## Stored data
.....
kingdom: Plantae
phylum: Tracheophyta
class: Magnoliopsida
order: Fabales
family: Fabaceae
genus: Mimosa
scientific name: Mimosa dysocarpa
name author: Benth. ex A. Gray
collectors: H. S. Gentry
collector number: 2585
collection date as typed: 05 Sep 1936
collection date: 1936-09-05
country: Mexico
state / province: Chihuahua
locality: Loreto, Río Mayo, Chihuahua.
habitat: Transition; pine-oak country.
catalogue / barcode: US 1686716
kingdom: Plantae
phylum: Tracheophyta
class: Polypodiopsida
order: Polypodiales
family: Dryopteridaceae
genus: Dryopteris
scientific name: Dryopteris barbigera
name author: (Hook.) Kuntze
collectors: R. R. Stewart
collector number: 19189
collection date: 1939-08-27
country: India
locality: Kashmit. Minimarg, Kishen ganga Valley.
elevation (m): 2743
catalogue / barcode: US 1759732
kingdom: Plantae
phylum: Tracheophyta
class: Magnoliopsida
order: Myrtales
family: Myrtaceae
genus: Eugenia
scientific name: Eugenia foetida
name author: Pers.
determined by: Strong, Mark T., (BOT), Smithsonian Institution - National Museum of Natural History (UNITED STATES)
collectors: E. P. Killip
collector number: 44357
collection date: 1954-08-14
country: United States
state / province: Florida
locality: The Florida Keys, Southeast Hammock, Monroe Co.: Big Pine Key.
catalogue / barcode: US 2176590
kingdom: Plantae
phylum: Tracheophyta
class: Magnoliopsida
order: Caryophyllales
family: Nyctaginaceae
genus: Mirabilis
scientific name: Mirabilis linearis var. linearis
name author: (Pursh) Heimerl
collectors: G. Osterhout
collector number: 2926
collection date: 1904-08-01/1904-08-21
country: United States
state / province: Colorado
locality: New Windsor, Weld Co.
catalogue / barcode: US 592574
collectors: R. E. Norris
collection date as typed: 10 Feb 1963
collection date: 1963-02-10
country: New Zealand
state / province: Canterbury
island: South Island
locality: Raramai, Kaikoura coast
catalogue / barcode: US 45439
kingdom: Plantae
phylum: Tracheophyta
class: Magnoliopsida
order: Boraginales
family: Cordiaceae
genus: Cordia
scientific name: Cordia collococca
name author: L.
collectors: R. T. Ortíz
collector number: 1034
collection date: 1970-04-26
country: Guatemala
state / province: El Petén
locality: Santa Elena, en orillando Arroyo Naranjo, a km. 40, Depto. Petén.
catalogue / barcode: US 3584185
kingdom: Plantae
.....
## PROBLEM TO WORK ON
Copy out again everything in the rows above, starting at the line that contains "family: Nyctaginaceae" and continuing down through the line that contains "collection date: 1963-02-10", with both of those lines included.

## SOLUTION BELOW
family: Nyctaginaceae
genus: Mirabilis
scientific name: Mirabilis linearis var. linearis
name author: (Pursh) Heimerl
collectors: G. Osterhout
collector number: 2926
collection date: 1904-08-01/1904-08-21
country: United States
state / province: Colorado
locality: New Windsor, Weld Co.
catalogue / barcode: US 592574
collectors: R. E. Norris
collection date as typed: 10 Feb 1963
collection date: 1963-02-10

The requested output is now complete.